Exercise instructions:
In the material below, find each line with the word "FOIA" and list it.
▼▼▼
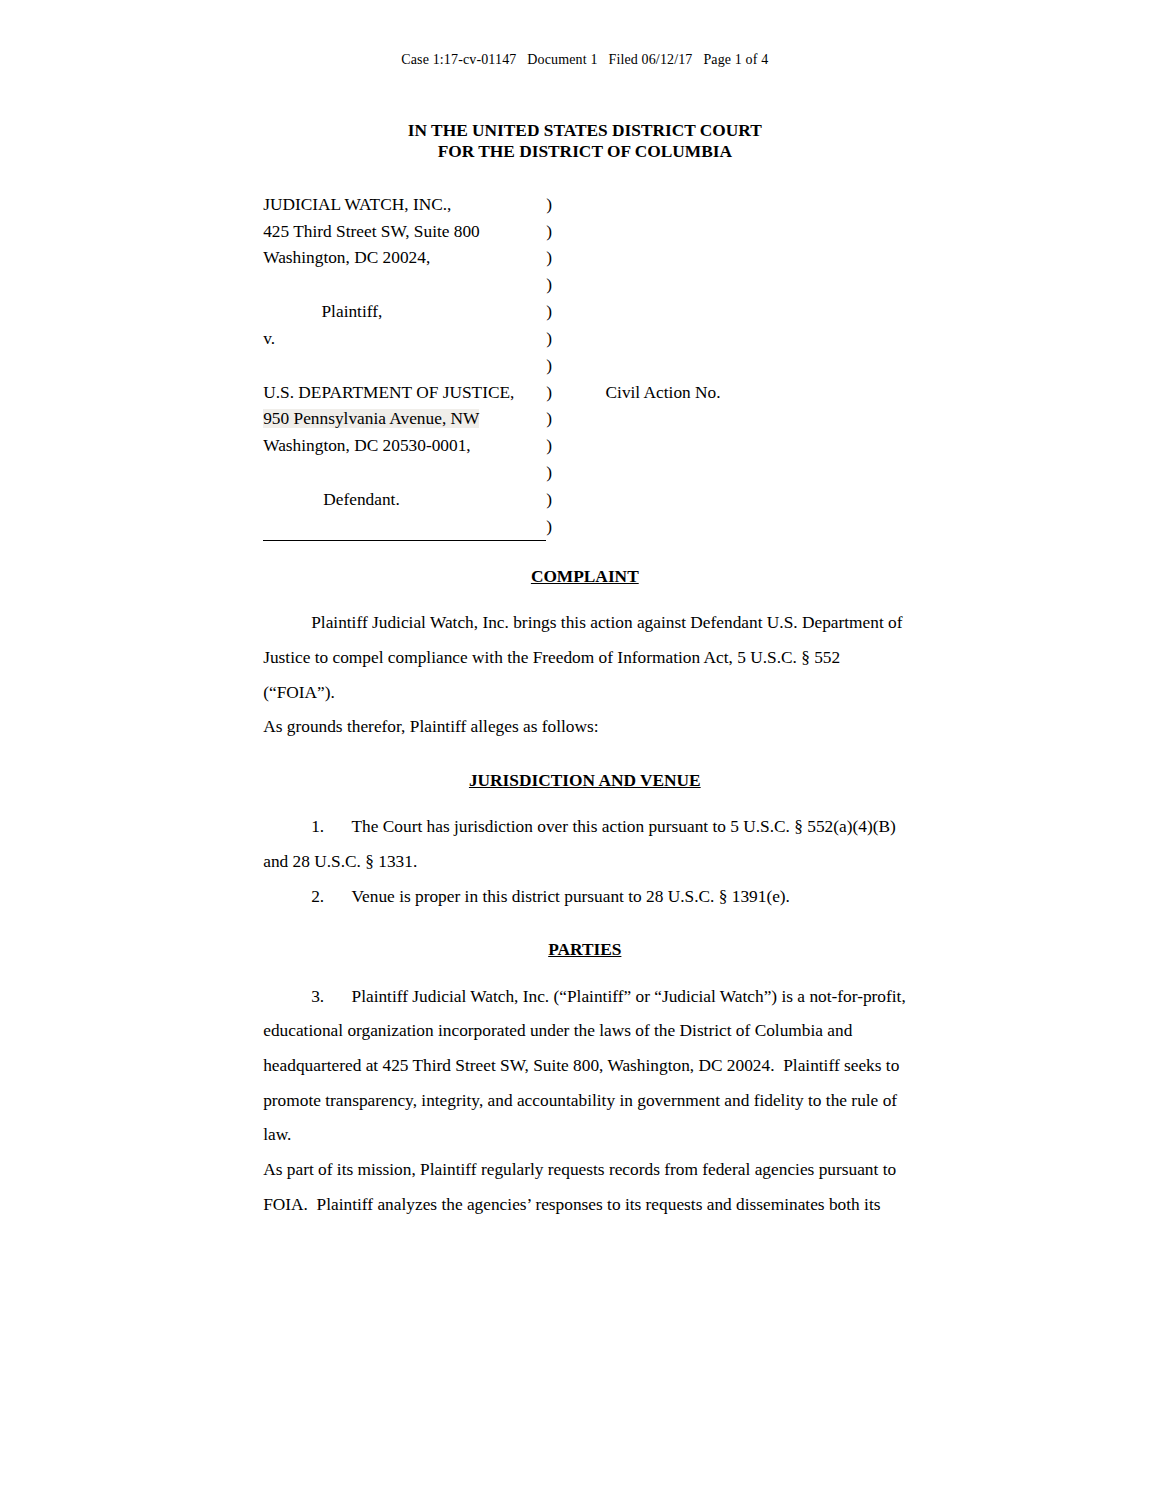Case 1:17-cv-01147 Document 1 Filed 06/12/17 Page 1 of 4
IN THE UNITED STATES DISTRICT COURT
FOR THE DISTRICT OF COLUMBIA
| JUDICIAL WATCH, INC., | ) | |
| 425 Third Street SW, Suite 800 | ) | |
| Washington, DC 20024, | ) | |
| | ) | |
| Plaintiff, | ) | |
| v. | ) | |
| | ) | |
| U.S. DEPARTMENT OF JUSTICE, | ) | Civil Action No. |
| 950 Pennsylvania Avenue, NW | ) | |
| Washington, DC 20530-0001, | ) | |
| | ) | |
| Defendant. | ) | |
| | ) | |
COMPLAINT
Plaintiff Judicial Watch, Inc. brings this action against Defendant U.S. Department of
Justice to compel compliance with the Freedom of Information Act, 5 U.S.C. § 552 (“FOIA”).
As grounds therefor, Plaintiff alleges as follows:
JURISDICTION AND VENUE
1. The Court has jurisdiction over this action pursuant to 5 U.S.C. § 552(a)(4)(B)
and 28 U.S.C. § 1331.
2. Venue is proper in this district pursuant to 28 U.S.C. § 1391(e).
PARTIES
3. Plaintiff Judicial Watch, Inc. (“Plaintiff” or “Judicial Watch”) is a not-for-profit,
educational organization incorporated under the laws of the District of Columbia and
headquartered at 425 Third Street SW, Suite 800, Washington, DC 20024. Plaintiff seeks to
promote transparency, integrity, and accountability in government and fidelity to the rule of law.
As part of its mission, Plaintiff regularly requests records from federal agencies pursuant to
FOIA. Plaintiff analyzes the agencies’ responses to its requests and disseminates both its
▲▲▲
Final answer:
Justice to compel compliance with the Freedom of Information Act, 5 U.S.C. § 552 (“FOIA”).
FOIA. Plaintiff analyzes the agencies’ responses to its requests and disseminates both its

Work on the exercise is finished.